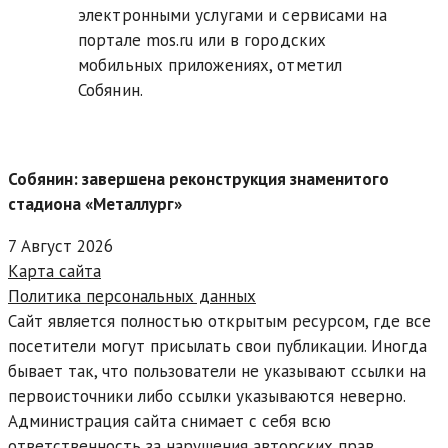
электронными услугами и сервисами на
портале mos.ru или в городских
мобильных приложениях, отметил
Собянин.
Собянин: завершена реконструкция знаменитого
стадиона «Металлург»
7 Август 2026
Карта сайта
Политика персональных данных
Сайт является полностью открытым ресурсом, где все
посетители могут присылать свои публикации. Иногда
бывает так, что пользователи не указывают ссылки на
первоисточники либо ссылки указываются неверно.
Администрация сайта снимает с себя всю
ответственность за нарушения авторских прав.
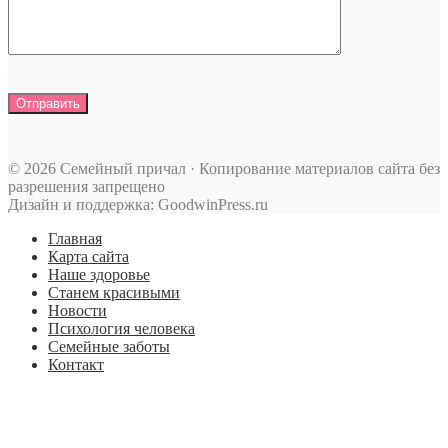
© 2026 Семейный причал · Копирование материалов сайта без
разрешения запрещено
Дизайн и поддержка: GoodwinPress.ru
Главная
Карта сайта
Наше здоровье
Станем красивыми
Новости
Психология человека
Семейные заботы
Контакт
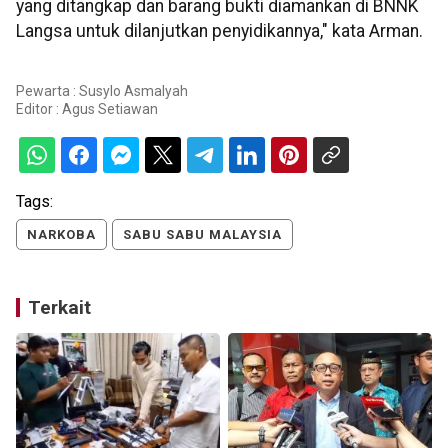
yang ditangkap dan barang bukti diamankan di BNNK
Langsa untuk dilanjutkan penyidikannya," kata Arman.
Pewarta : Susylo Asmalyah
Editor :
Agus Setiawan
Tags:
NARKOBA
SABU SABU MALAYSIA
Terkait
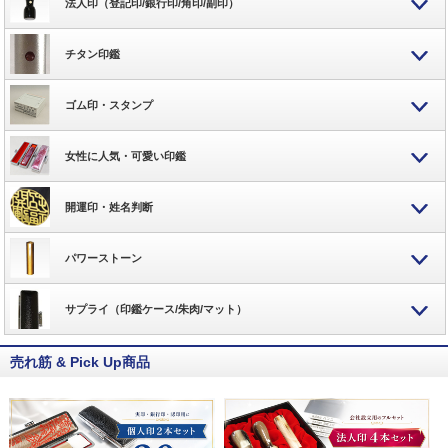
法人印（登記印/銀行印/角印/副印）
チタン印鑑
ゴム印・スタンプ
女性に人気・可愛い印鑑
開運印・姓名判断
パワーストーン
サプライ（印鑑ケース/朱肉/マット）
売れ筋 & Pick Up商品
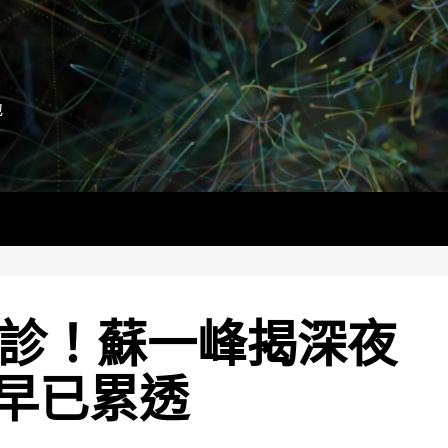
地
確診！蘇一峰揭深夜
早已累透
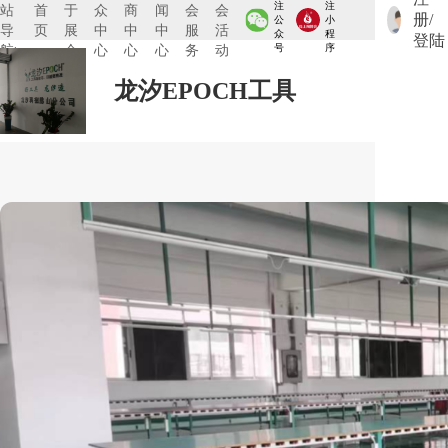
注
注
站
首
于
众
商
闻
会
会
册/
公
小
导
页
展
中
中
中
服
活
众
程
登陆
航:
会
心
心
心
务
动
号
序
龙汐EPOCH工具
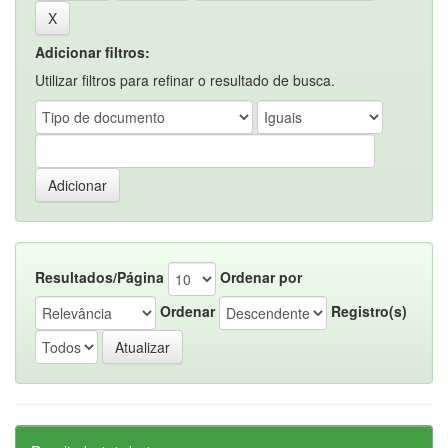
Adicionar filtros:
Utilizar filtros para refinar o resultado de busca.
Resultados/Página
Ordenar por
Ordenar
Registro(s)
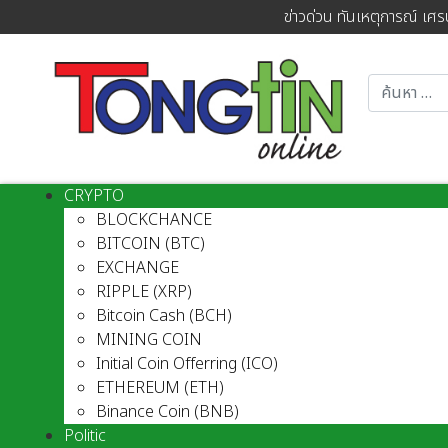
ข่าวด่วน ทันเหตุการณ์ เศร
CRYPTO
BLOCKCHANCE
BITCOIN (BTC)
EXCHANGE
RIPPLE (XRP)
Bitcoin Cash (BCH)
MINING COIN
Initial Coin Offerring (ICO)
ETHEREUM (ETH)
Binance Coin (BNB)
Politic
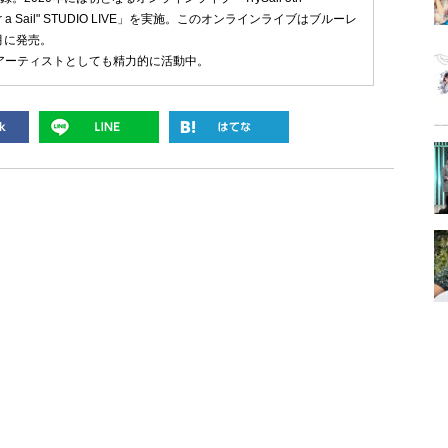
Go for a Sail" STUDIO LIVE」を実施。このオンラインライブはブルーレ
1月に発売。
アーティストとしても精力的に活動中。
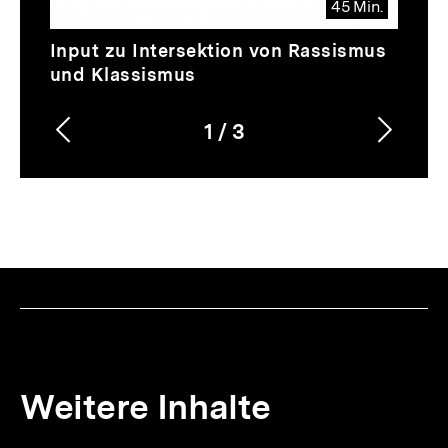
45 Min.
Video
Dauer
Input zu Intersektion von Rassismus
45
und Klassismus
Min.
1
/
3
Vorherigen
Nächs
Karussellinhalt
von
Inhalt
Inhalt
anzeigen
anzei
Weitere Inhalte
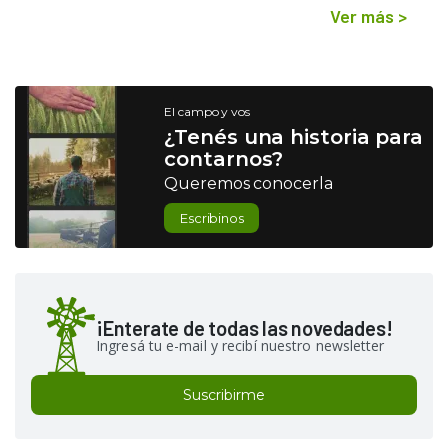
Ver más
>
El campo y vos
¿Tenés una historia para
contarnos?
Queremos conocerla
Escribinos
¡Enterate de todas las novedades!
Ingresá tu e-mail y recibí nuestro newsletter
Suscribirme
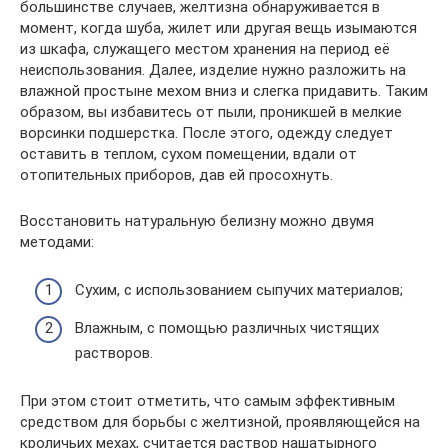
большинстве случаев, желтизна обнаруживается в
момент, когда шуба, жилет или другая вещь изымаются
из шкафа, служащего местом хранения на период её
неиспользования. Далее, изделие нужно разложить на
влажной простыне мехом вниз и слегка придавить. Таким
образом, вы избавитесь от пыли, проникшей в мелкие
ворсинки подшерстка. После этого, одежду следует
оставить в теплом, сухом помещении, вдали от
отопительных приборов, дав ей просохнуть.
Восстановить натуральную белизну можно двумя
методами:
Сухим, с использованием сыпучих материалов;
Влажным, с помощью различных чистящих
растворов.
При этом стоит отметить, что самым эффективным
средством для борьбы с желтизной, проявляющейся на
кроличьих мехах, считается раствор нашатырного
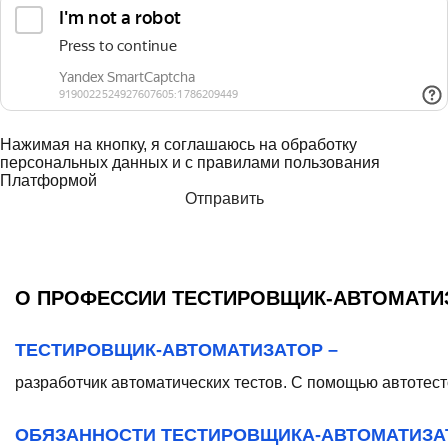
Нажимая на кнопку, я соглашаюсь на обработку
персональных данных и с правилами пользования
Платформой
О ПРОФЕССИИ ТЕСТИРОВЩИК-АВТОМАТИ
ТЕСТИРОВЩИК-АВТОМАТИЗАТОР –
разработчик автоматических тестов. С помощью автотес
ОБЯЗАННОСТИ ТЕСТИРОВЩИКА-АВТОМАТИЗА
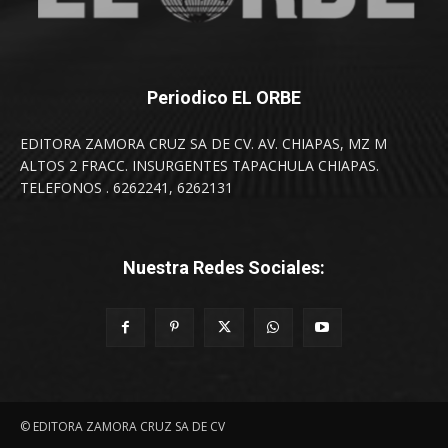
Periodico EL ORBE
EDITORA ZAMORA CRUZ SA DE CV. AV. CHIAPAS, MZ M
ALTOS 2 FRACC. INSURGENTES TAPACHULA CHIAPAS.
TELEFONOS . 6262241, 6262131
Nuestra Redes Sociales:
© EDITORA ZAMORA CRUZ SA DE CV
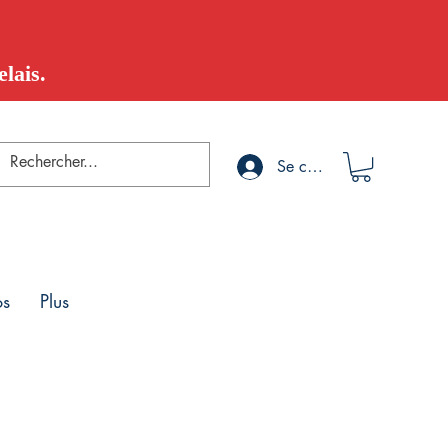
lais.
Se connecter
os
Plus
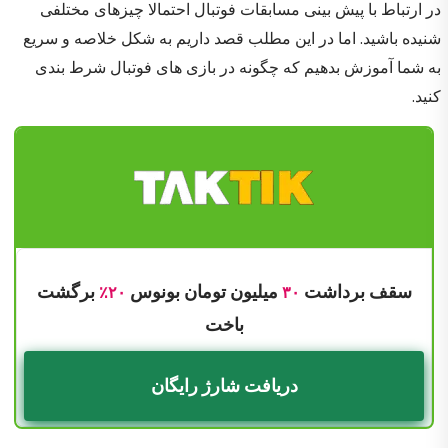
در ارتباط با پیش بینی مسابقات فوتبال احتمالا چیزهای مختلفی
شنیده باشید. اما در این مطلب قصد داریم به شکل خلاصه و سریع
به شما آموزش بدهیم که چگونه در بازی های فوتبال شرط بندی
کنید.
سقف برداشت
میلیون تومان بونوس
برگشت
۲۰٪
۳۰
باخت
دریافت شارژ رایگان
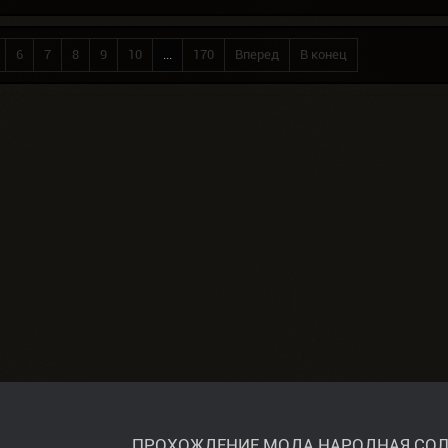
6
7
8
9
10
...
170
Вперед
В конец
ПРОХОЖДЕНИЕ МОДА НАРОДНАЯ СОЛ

PROBLEM:
Copy out every line of text read from the items above, character for character and in the same order, and leave out the pictures.

EXERCISE OUTPUT:
электронными услугами и сервисами на
портале mos.ru или в городских
мобильных приложениях, отметил
Собянин.
Собянин: завершена реконструкция знаменитого
стадиона «Металлург»
7 Август 2026
Карта сайта
Политика персональных данных
Сайт является полностью открытым ресурсом, где все
посетители могут присылать свои публикации. Иногда
бывает так, что пользователи не указывают ссылки на
первоисточники либо ссылки указываются неверно.
Администрация сайта снимает с себя всю
ответственность за нарушения авторских прав.
© 2026 Семейный причал · Копирование материалов сайта без
разрешения запрещено
Дизайн и поддержка: GoodwinPress.ru
Главная
Карта сайта
Наше здоровье
Станем красивыми
Новости
Психология человека
Семейные заботы
Контакт
yang ditangkap dan barang bukti diamankan di BNNK
Langsa untuk dilanjutkan penyidikannya," kata Arman.
Pewarta : Susylo Asmalyah
Editor :
Agus Setiawan
Tags:
NARKOBA
SABU SABU MALAYSIA
Terkait
法人印（登記印/銀行印/角印/副印）
チタン印鑑
ゴム印・スタンプ
女性に人気・可愛い印鑑
開運印・姓名判断
パワーストーン
サプライ（印鑑ケース/朱肉/マット）
売れ筋 & Pick Up商品
地
確診！蘇一峰揭深夜
早已累透
注
注
站
首
于
众
商
闻
会
会
册/
公
小
导
页
展
中
中
中
服
活
众
程
登陆
航:
会
心
心
心
务
动
号
序
龙汐EPOCH工具
Adicionar filtros:
Utilizar filtros para refinar o resultado de busca.
Resultados/Página
Ordenar por
Ordenar
Registro(s)
ข่าวด่วน ทันเหตุการณ์ เศร
CRYPTO
BLOCKCHANCE
BITCOIN (BTC)
EXCHANGE
RIPPLE (XRP)
Bitcoin Cash (BCH)
MINING COIN
Initial Coin Offerring (ICO)
ETHEREUM (ETH)
Binance Coin (BNB)
Politic
Go for a Sail" STUDIO LIVE」を実施。このオンラインライブはブルーレ
1月に発売。
アーティストとしても精力的に活動中。
45 Min.
Video
Dauer
Input zu Intersektion von Rassismus
45
und Klassismus
Min.
1
/
3
Vorherigen
Nächs
Karussellinhalt
von
Inhalt
Inhalt
anzeigen
anzei
Weitere Inhalte
Ver más
>
El campo y vos
¿Tenés una historia para
contarnos?
Queremos conocerla
Escribinos
¡Enterate de todas las novedades!
Ingresá tu e-mail y recibí nuestro newsletter
Suscribirme
большинстве случаев, желтизна обнаруживается в
момент, когда шуба, жилет или другая вещь изымаются
из шкафа, служащего местом хранения на период её
неиспользования. Далее, изделие нужно разложить на
влажной простыне мехом вниз и слегка придавить. Таким
образом, вы избавитесь от пыли, проникшей в мелкие
ворсинки подшерстка. После этого, одежду следует
оставить в теплом, сухом помещении, вдали от
отопительных приборов, дав ей просохнуть.
Восстановить натуральную белизну можно двумя
методами:
Сухим, с использованием сыпучих материалов;
Влажным, с помощью различных чистящих
растворов.
При этом стоит отметить, что самым эффективным
средством для борьбы с желтизной, проявляющейся на
кроличьих мехах, считается раствор нашатырного
Нажимая на кнопку, я соглашаюсь на обработку
персональных данных и с правилами пользования
Платформой
О ПРОФЕССИИ ТЕСТИРОВЩИК-АВТОМАТИ
ТЕСТИРОВЩИК-АВТОМАТИЗАТОР –
разработчик автоматических тестов. С помощью автотес
ОБЯЗАННОСТИ ТЕСТИРОВЩИКА-АВТОМАТИЗА
Periodico EL ORBE
EDITORA ZAMORA CRUZ SA DE CV. AV. CHIAPAS, MZ M
ALTOS 2 FRACC. INSURGENTES TAPACHULA CHIAPAS.
TELEFONOS . 6262241, 6262131
Nuestra Redes Sociales:
© EDITORA ZAMORA CRUZ SA DE CV
lais.
Se connecter
os
Plus
در ارتباط با پیش بینی مسابقات فوتبال احتمالا چیزهای مختلفی
شنیده باشید. اما در این مطلب قصد داریم به شکل خلاصه و سریع
به شما آموزش بدهیم که چگونه در بازی های فوتبال شرط بندی
کنید.
سقف برداشت
میلیون تومان بونوس
برگشت
۲۰٪
۳۰
باخت
دریافت شارژ رایگان
6
7
8
9
10
...
170
Вперед
В конец
ПРОХОЖДЕНИЕ МОДА НАРОДНАЯ СОЛ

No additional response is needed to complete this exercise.